Да что там Ричард III и Макбет! Настоящая революция в художественной переработке исторического материала произведена Шекспиром в «Гамлете». А между тем Гамлет — вовсе не полумифическая фигура типа короля Лира. О нем достаточно подробно написано в хронике Саксона Грамматика, датского летописца XII века. Потом эта сага была обработана французом Бельфорэ и переведена на английский.
Литературоведы шутят, что всякий роман кончается либо свадьбой, либо похоронами. Шекспировский «Гамлет» кончается похоронами, а сага о Гамлете (будем называть его Амлет, как принято у специалистов) — свадьбой. Но перед этим Амлет беспощадно уничтожает всех своих врагов, включая короля. Шекспировский Гамлет в приступе гнева закалывает Полония (думая, что за ковром король, а не отец Офелии), Амлет же режет Полония хладнокровно и сознательно. Далее литературный герой уходит, «волоча тело Полония», — и Бог знает, куда он его уволок. Амлет же разрубает труп придворного на куски и бросает их на съедение свиньям. Но этот свирепый к врагам человек, надо отдать ему должное, не обижает ни свою мать (напротив, ведет себя с ней очень почтительно), ни Офелию (на ней-то он и женится). Он вообще, как ни странно, более богобоязненный человек, чем Гамлет, хотя и в духе Тараса Бульбы, для которого меч и крест — понятия сопоставимые. Причем нельзя сказать, что Амлет сильно уступает Гамлету в уме: он тоже талантливо симулирует сумасшествие и хитроумно производит ликвидацию Розенкранца и Гильденстерна (естественно, в саге у них другие имена), но в отличие от Гамлета не забывает о семьях покойных, выговаривает им «компенсацию». В общем, Амлет не менее интересный герой, чем Гамлет, что блестяще доказал снятый по скандинавской саге датский фильм «Гамлет из Ютландии», показанный по нашему телевидению лет 12 назад.
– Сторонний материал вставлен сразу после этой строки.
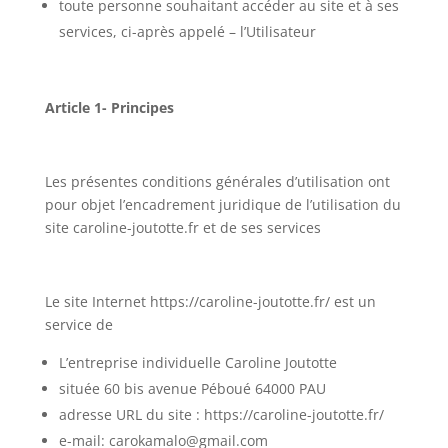
toute personne souhaitant accéder au site et à ses
services, ci-après appelé – l’Utilisateur
Article 1- Principes
Les présentes conditions générales d’utilisation ont
pour objet l’encadrement juridique de l’utilisation du
site caroline-joutotte.fr et de ses services
Le site Internet https://caroline-joutotte.fr/ est un
service de
L’entreprise individuelle Caroline Joutotte
située 60 bis avenue Péboué 64000 PAU
adresse URL du site : https://caroline-joutotte.fr/
e-mail: carokamalo@gmail.com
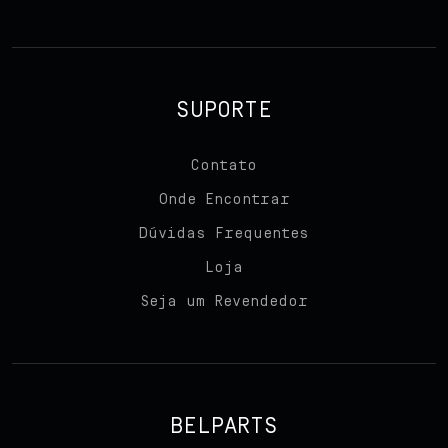
SUPORTE
Contato
Onde Encontrar
Dúvidas Frequentes
Loja
Seja um Revendedor
BELPARTS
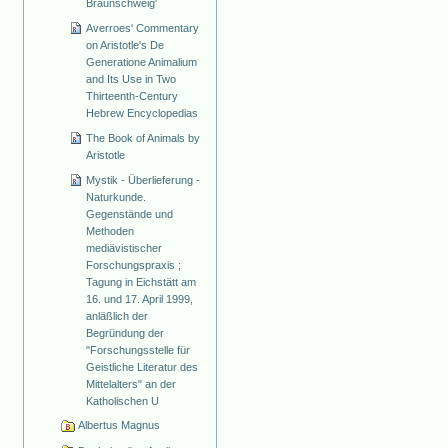
Braunschweig'
Averroes' Commentary
on Aristotle's De
Generatione Animalium
and Its Use in Two
Thirteenth-Century
Hebrew Encyclopedias
The Book of Animals by
Aristotle
Mystik - Überlieferung -
Naturkunde.
Gegenstände und
Methoden
mediävistischer
Forschungspraxis ;
Tagung in Eichstätt am
16. und 17. April 1999,
anläßlich der
Begründung der
"Forschungsstelle für
Geistliche Literatur des
Mittelalters" an der
Katholischen U
Albertus Magnus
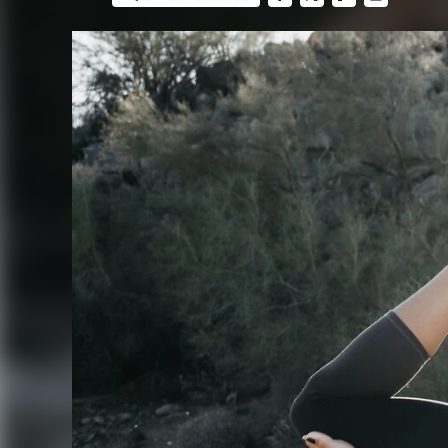
FACEBOOK
TWITTER
FLIPBOARD
E-
MAIL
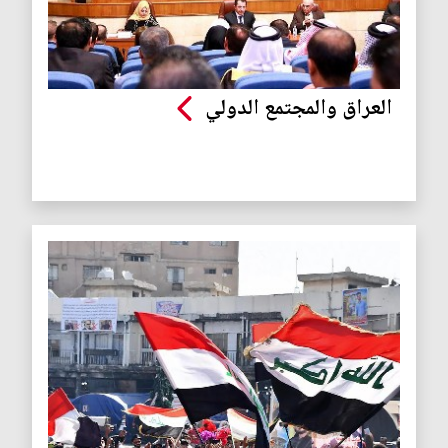
العراق والمجتمع الدولي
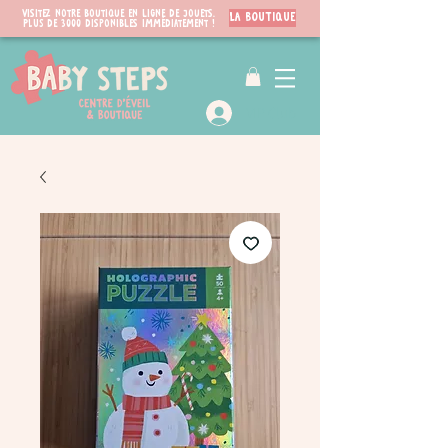
Visitez notre boutique en ligne de jouets.
LA BOUTIQUE
PLUS de 3000 disponibles immédiatement !
VIP Club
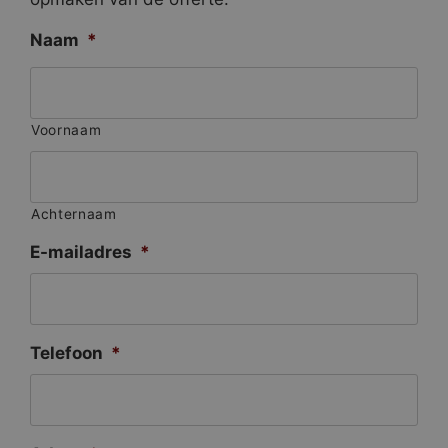
Naam
*
Voornaam
Achternaam
E-mailadres
*
Telefoon
*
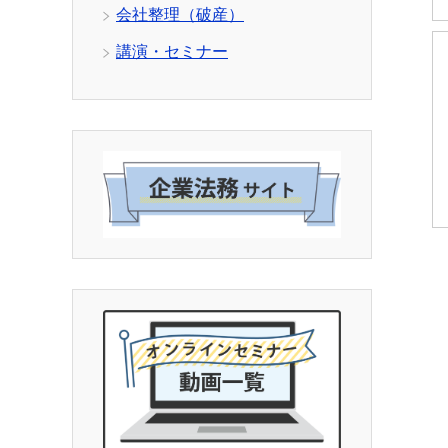
会社整理（破産）
講演・セミナー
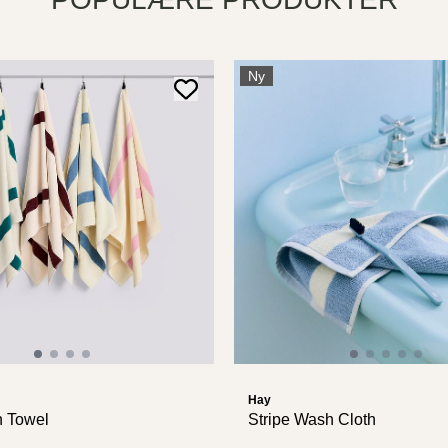
Ny
Hay
h Towel
Stripe Wash Cloth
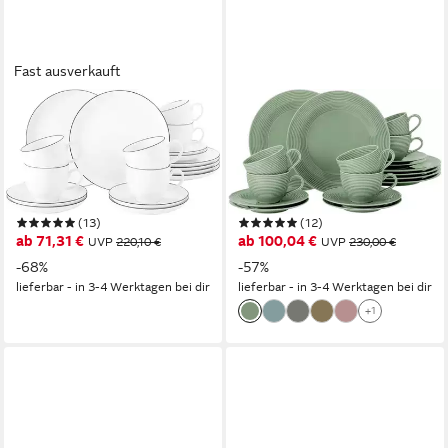
Fast ausverkauft
SELTMANN WEIDEN
SELTMANN WEIDEN
Kaffeeservice Geschirr-Set,
Kaffeeservice Geschirr-Set,
Service Lido Black Line (18-
Service Beat (18-tlg), 6
tlg), 6 Personen, Porzellan,
Personen, Porzellan, Teller,
Tassen, Untertassen, Teller,
Tassen, Untertassen,
(13)
(12)
18 Teile, für 6 Personen,
Rillendekor, 18 Teile, für 6
ab 71,31 €
ab 100,04 €
UVP
220,10 €
UVP
230,00 €
Made in Germany
Personen
-68%
-57%
lieferbar - in 3-4 Werktagen bei dir
lieferbar - in 3-4 Werktagen bei dir
+1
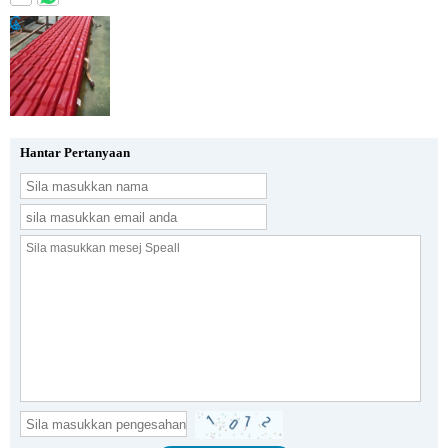
Hantar Pertanyaan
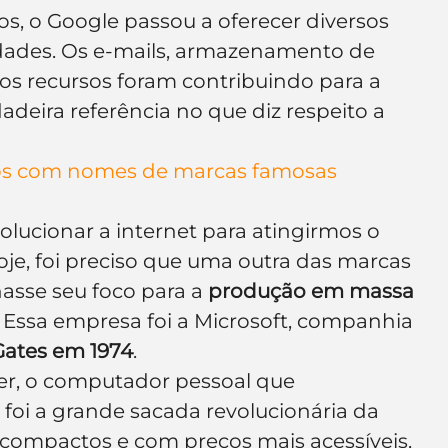
os, o Google passou a oferecer diversos 
idades. Os e-mails, armazenamento de 
os recursos foram contribuindo para a 
deira referência no que diz respeito a 
pos com nomes de marcas famosas
olucionar a internet para atingirmos o 
, foi preciso que uma outra das marcas 
sse seu foco para a 
produção em massa 
. Essa empresa foi a Microsoft, companhia 
Gates em 1974
. 
er, o computador pessoal que 
, foi a grande sacada revolucionária da 
compactos e com preços mais acessíveis, 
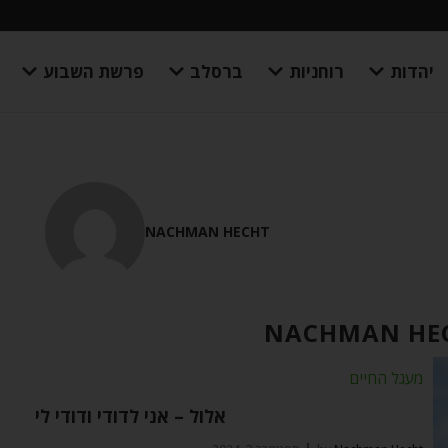
יהדות
רוחניות
ברסלב
פרשת השבוע
NACHMAN HECHT
NACHMAN HE
מעגל החיים
אלול – אני לדודי ודודי לי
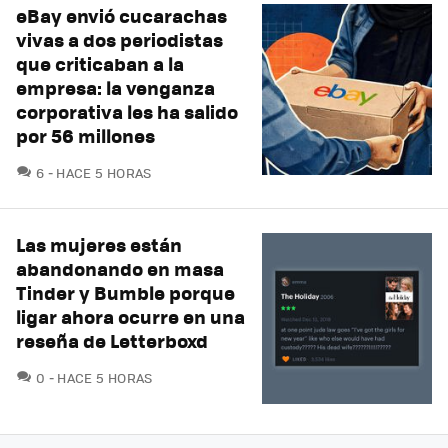
eBay envió cucarachas
vivas a dos periodistas
que criticaban a la
empresa: la venganza
corporativa les ha salido
por 56 millones
COMENTARIOS
6
HACE 5 HORAS
Las mujeres están
abandonando en masa
Tinder y Bumble porque
ligar ahora ocurre en una
reseña de Letterboxd
COMENTARIOS
0
HACE 5 HORAS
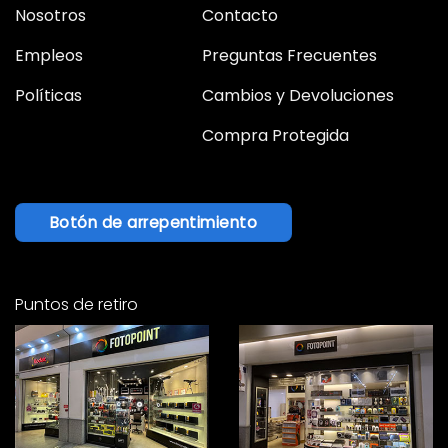
Nosotros
Contacto
Empleos
Preguntas Frecuentes
Políticas
Cambios y Devoluciones
Compra Protegida
Botón de arrepentimiento
Puntos de retiro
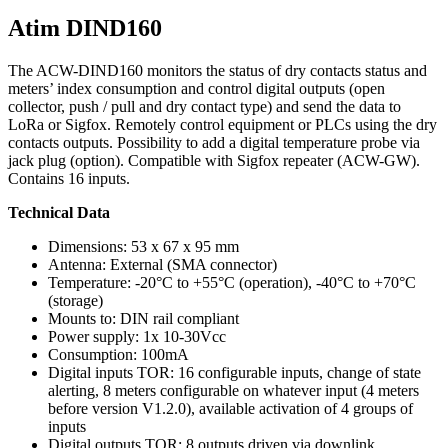
Atim DIND160
The ACW-DIND160 monitors the status of dry contacts status and
meters’ index consumption and control digital outputs (open
collector, push / pull and dry contact type) and send the data to
LoRa or Sigfox. Remotely control equipment or PLCs using the dry
contacts outputs. Possibility to add a digital temperature probe via
jack plug (option). Compatible with Sigfox repeater (ACW-GW).
Contains 16 inputs.
Technical Data
Dimensions: 53 x 67 x 95 mm
Antenna: External (SMA connector)
Temperature: -20°C to +55°C (operation), -40°C to +70°C
(storage)
Mounts to: DIN rail compliant
Power supply: 1x 10-30Vcc
Consumption: 100mA
Digital inputs TOR: 16 configurable inputs, change of state
alerting, 8 meters configurable on whatever input (4 meters
before version V1.2.0), available activation of 4 groups of
inputs
Digital outputs TOR: 8 outputs driven via downlink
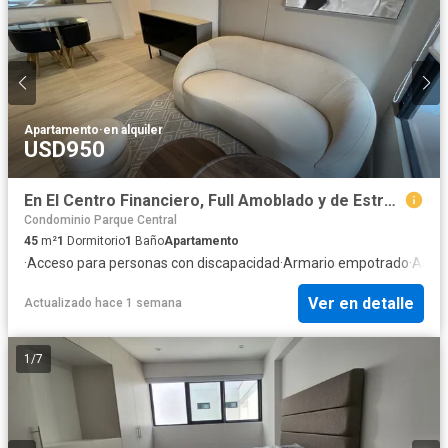
Apartamento
·
en alquiler
USD950
En El Centro Financiero, Full Amoblado y de Estreno!
Condominio Parque Central
45
m²
1
Dormitorio
1
Baño
Apartamento
·
Acceso para personas con discapacidad
·
Armario empotrado
·
Asce
Ver en detalle
Actualizado hace 1 semana
1
/
7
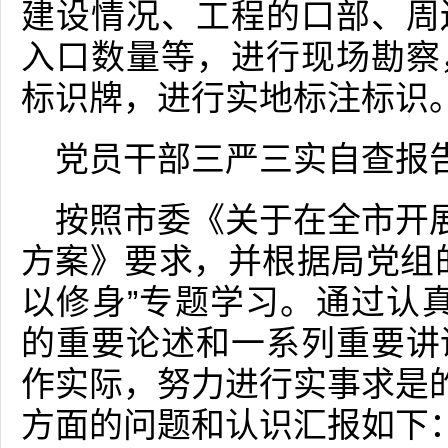
建设情况、工程的口部、周
入口数量等，进行现场勘察
标识牌，进行实地标注标识
党员干部三严三实自查报
按照市委《关于在全市开展
方案》要求，并根据局党组
以修身”专题学习。通过认真学
的重要论述和一系列重要讲
作实际，努力进行实事求是的
方面的问题和认识汇报如下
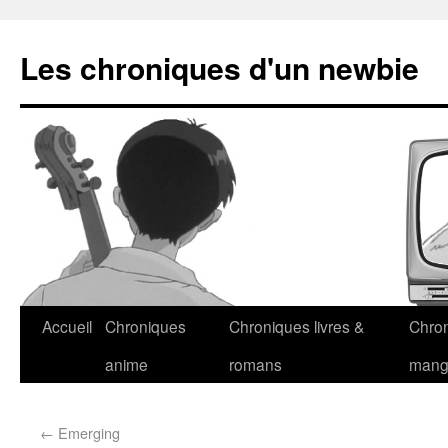
Les chroniques d'un newbie
Accueil
Chroniques
Chroniques livres &
Chro
anime
romans
man
←
Emerging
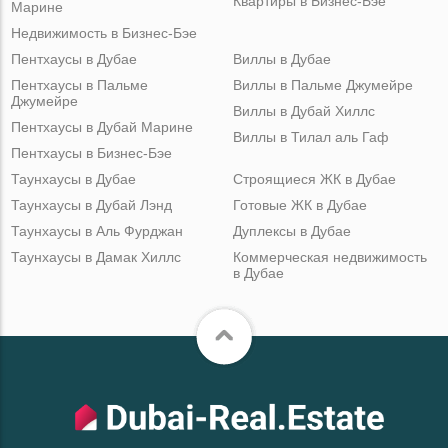
Квартиры в Бизнес-Бэе
Марине
Недвижимость в Бизнес-Бэе
Пентхаусы в Дубае
Виллы в Дубае
Пентхаусы в Пальме
Виллы в Пальме Джумейре
Джумейре
Виллы в Дубай Хиллс
Пентхаусы в Дубай Марине
Виллы в Тилал аль Гаф
Пентхаусы в Бизнес-Бэе
Таунхаусы в Дубае
Строящиеся ЖК в Дубае
Таунхаусы в Дубай Лэнд
Готовые ЖК в Дубае
Таунхаусы в Аль Фурджан
Дуплексы в Дубае
Таунхаусы в Дамак Хиллс
Коммерческая недвижимость
в Дубае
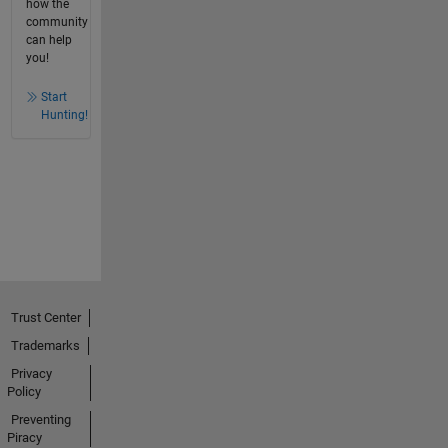
how the
community
can help
you!
Start
Hunting!
Trust Center
Trademarks
Privacy
Policy
Preventing
Piracy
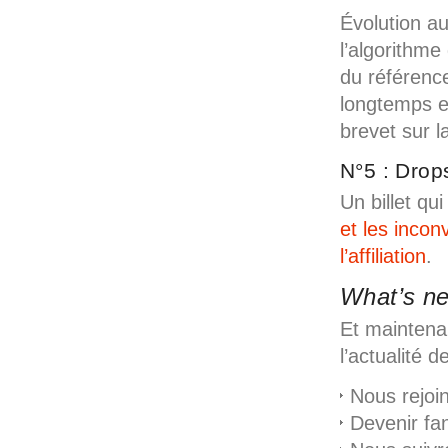
Évolution a
l’algorithme
du référenc
longtemps et
brevet sur l
N°5 : Drops
Un billet qu
et les inco
l’affiliation
.
What’s ne
Et maintena
l’actualité d
Nous rejoi
Devenir fa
Почему же Шекспир столь кардинально переработал этот образ? (Кстати, смелость и оригинальность переработки абсолютно исключают версию, что пьеса — плод коллективного труда. На такое мог решиться только один автор.) Неужели колоритнейший герой саги не устраивал его настолько, что он пошел на искажение исторической правды (хотя Шекспир никогда не слыл ее строгим ревнителем)?
Дело в том, что Шекспир, скорее всего, как раз и был озабочен исторической правдой — но правдой своего века. Таких героев, как Амлет, уже не водилось. «Распалась связь времен». Очевидно, приступая к работе над «Гамлетом», Шекспир задал себе простой вопрос: а как бы поступал его современник, поставленный в условия героя саги?
Не приходится сомневаться, что именно так, как вел себя его Гамлет.
Похожую картину мы наблюдаем в «Борисе Годунове» Пушкина. Пушкин, несмотря на его преклонение перед Карамзиным, значительно усложнил образ царя Бориса, сделал его даже по-своему привлекательным, чего, конечно, не было в «Истории государства Российского». Дюма-отец, как считали в XIX веке, чрезвычайно вольно обошёлся с «Мемуарами д’Артаньяна». Потом выяснилось, что они были фальсифицированы Сандра де Куртилем, а д’Артаньян из трилогии Дюма гораздо ближе к тому д’Артаньяну, что упоминается в исторических документах (в том числе и в тех, которых Дюма никогда не видел). Своей сверхъестественной литературной интуицией Дюма угадал те качества д’Артаньяна, о которых молчал Куртиль, — его человечность и справедливость. Кстати, перу Дюма-отца принадлежит инсценировка шекспировского «Гамлета», сделанная в духе Саксона Грамматика (со счастливым концом).
Итак, можно сделать вывод, что исторические личности, как и исторические факты, изложенные в документах, являются таким же пластичным материалом для художественной литературы, художественной прозы в частности, как и любой другой необходимый материал, если они не противоречат историческим и нравственным законам, определяющим народное сознание. Недопустимо, например, издеваться над памятью Ивана Сусанина, как Даниил Хармс в рассказе «Исторический эпизод», или порочить Минина и Пожарского, как поэт Джек Алтаузен, потому что заслуги этих народных героев с лихвой перекрывают любые их предполагаемые недостатки. История не любит искажений, но она допускает и даже выигрывает, если удается взглянуть на людей и события под новым углом зрения (с помощью художественной прозы, например). Знакомые места меняются в зависимости от того, откуда мы на них смотрим: из окошка дома, из движущейся машины, с вершины горы, из иллюминатора самолета, — но ведь на самом деле меняется только вид, а не сами места.